Just months after denying a comparable development in the same area, New Hanover commissioners went against the recommendation of the county’s planning board and approved an eight-building, 192-unit apartment complex off Market Street in the Porters Neck area.
Two people who spoke in opposition to the project, which is located along Stephens Church Road near the convergence of Market and Interstate 140, noted the board had denied a larger apartment complex proposed for the area several months ago.
“Until the traffic pattern is changed,” said resident Pam Latter, “we don’t need any more traffic out there.”
Several other people appeared intent on speaking as well, but they did not arrive until sometime after the permit was decided. At the end of Tuesday’s regular meeting, which included a total of six public hearings, Chairman Jonathan Barfield acknowledged that “Somehow the doors to our building were locked and people who wanted to speak could not get in.”
Sheriff Ed McMahon, who had left the meeting hours before but returned out of uniform to discuss the issue with Barfield and County Manager Chris Coudriet, told the crowd there had been a miscommunication about when the building was to be locked.
McMahon apologized, as did Barfield, who also said he didn’t know that any more speakers could have said anything that would have changed the board’s opinion. “There’s no easy way to say I’m sorry, than to say I’m sorry,” Barfield said.
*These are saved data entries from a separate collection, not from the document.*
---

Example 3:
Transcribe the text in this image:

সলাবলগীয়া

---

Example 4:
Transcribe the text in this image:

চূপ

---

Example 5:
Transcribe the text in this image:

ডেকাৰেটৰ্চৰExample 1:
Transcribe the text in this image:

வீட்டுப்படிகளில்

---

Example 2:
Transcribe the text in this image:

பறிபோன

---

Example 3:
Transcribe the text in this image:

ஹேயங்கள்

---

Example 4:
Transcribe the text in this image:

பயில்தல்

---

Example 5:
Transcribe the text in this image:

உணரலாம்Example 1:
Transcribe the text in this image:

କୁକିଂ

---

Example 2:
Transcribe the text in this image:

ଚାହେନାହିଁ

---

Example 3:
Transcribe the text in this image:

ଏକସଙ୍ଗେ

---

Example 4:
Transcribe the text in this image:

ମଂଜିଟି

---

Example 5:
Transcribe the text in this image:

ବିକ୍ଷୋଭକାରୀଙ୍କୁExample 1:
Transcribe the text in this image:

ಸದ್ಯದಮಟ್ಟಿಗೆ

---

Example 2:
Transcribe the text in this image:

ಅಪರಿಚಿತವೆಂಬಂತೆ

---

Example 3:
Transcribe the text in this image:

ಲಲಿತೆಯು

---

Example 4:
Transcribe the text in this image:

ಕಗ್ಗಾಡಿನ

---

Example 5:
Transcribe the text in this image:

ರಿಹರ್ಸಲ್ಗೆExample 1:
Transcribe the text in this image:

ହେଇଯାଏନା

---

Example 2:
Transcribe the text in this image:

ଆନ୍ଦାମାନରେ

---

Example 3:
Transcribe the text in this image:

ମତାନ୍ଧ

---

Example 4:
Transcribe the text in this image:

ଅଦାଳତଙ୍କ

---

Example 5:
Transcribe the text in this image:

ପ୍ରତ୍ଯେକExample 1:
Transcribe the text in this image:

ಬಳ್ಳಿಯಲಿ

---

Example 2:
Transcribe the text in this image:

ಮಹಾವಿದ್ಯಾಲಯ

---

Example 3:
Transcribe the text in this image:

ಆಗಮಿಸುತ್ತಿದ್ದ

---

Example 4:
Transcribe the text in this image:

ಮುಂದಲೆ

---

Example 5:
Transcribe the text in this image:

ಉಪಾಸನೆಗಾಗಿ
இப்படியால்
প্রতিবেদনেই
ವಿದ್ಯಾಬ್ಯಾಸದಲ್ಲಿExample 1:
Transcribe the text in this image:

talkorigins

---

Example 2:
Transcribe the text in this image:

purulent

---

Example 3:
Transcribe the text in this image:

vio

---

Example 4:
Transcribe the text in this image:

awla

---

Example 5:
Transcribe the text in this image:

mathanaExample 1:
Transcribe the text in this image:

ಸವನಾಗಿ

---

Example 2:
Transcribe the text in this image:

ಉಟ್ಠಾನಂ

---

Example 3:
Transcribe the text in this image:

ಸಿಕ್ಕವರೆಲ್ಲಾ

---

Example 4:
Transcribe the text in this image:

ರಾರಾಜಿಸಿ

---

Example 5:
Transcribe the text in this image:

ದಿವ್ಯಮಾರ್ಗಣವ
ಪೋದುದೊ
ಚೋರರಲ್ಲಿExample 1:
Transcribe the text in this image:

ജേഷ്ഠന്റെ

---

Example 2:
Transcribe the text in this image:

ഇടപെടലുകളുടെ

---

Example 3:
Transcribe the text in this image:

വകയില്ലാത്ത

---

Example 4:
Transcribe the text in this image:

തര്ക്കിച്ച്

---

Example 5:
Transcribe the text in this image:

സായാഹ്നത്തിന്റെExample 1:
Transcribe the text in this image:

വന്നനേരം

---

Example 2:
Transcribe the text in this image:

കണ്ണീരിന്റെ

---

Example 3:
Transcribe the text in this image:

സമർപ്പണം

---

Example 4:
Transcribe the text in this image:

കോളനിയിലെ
The two people who did speak noted, however, the hearing was held earlier in the meeting than indicated on the agenda, which lists approximate times for each item. The hearing for the apartment complex was last on the agenda, but it was pushed up ahead of two other hearings, prompting Latter and fellow opponent Matt Palese to note the change—and that others opposed to the project were on their way to the meeting.
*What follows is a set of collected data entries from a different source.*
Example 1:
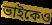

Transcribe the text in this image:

ভাইকেও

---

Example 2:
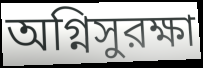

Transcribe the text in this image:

অগ্নিসুরক্ষা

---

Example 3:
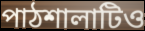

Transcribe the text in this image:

পাঠশালাটিও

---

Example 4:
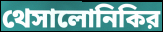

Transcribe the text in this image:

থেসালোনিকির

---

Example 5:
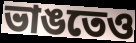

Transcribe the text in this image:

ভাঙতেও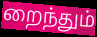
றைந்தும்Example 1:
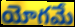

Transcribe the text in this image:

యోగమే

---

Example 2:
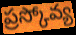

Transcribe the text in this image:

ప్రస్కోవ్య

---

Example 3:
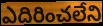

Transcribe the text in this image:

ఎదిరించలేని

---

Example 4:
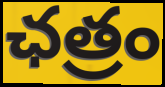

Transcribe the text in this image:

ఛత్రం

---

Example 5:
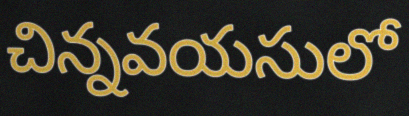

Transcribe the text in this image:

చిన్నవయసులోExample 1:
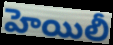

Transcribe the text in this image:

హెయిలీ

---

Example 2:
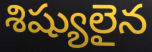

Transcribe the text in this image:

శిష్యులైన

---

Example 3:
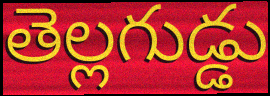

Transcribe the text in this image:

తెల్లగుడ్డు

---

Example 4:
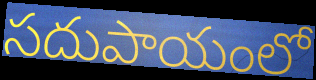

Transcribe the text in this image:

సదుపాయంలో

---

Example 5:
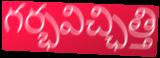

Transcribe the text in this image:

గర్భవిచ్ఛిత్తిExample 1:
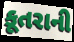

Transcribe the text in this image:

કૂતરાની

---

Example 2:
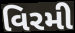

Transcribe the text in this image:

વિરમી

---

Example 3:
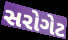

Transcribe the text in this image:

સરોગેટ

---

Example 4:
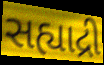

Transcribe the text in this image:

સહ્યાદ્રી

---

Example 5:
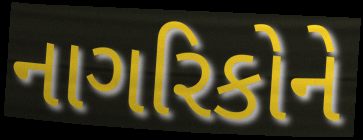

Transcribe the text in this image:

નાગરિકોનેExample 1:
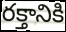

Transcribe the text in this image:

రక్తానికి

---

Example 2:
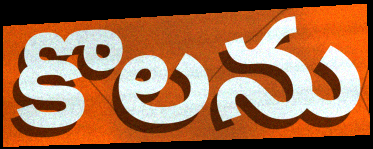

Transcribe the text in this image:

కొలను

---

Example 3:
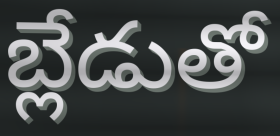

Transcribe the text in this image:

బ్లేడుతో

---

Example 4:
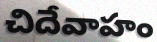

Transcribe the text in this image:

చిదేవాహం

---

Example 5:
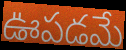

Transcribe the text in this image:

ఊపడమేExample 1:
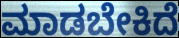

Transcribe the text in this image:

ಮಾಡಬೇಕಿದೆ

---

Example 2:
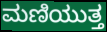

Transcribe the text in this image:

ಮಣಿಯುತ್ತ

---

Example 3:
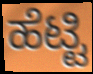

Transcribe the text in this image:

ಹೆಟ್ಟಿ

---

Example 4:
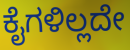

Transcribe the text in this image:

ಕೈಗಳಿಲ್ಲದೇ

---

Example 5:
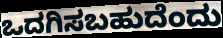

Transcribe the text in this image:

ಒದಗಿಸಬಹುದೆಂದು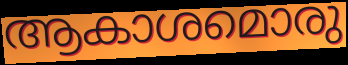
ആകാശമൊരു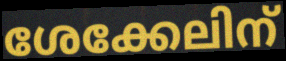
ശേക്കേലിന്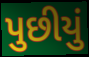
પુછીયુંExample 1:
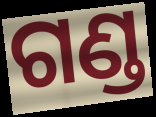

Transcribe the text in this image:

ଗଣ୍ଡ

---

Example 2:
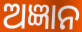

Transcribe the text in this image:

ଅଜ୍ଞାନ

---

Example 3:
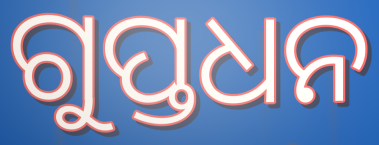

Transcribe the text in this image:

ଗୁପ୍ତଧନ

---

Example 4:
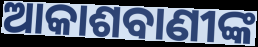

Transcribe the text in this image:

ଆକାଶବାଣୀଙ୍କ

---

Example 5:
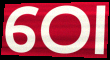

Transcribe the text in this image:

ଠୋ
The hearing started around 5 p.m., which is when the doors to the building are typically locked. Had it been held in the order of the agenda, it would have started later.
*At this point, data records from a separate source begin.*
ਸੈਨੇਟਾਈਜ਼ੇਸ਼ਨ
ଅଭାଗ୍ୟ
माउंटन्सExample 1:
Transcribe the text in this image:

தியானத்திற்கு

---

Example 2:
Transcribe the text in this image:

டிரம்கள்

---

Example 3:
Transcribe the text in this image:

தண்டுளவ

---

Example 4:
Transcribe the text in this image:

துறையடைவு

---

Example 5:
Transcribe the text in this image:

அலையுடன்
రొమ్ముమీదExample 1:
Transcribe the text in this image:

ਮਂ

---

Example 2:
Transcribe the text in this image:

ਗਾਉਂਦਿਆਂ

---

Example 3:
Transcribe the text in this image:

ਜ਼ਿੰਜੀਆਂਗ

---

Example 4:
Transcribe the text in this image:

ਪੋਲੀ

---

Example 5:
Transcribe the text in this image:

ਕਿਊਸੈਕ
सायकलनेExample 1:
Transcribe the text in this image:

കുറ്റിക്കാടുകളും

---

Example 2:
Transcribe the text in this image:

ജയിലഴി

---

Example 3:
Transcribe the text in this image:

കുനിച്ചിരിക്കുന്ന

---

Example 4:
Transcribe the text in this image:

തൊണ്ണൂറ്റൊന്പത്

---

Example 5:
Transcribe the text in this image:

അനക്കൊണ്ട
Asked why the hearing was pushed up in the agenda, Barfield said it had to do with who was present at the time, referring to the applicant and others involved. Noting the meeting had ended two hours earlier than anticipated, Barfield added the board can change the order of an agenda for the sake of expediency.
During the meeting—but after the hearing—those who arrived to find the hearing had been held appeared to be writing their names on a sheet in the lobby. “This is corruption,” one woman declared.
Commissioner Rick Catlin said he shared concerns about safety at the intersection of Stephens Church Road and Market Street, which features a “superstreet” design on that portion of road. Catlin said he saw the project causing backups for vehicles attempting to enter Market Street from Stephens Church Road, but a traffic engineer for the applicant said such backups would not exceed four or five vehicles at a time.
Despite his concerns, Catlin maintained the project is different than the other apartment complex that was denied before. That project would have involved a left turn onto Market and directed traffic toward Porters Neck, causing greater impacts, Catlin said. This latest project, located essentially across the road from the other, involves a right turn and less impact to Porters Neck, he said.
Catlin did acknowledge that the project impacts Stephens Church Road, and he proposed a condition for safety improvements at the intersection with Market.
Commissioner Jason Thompson spoke against the county’s process for special-use permits, contending that the quasi-judicial proceedings and testimony from experts always favor the applicant. Brian Berger agreed, adding later he hoped the public could be better informed of the process.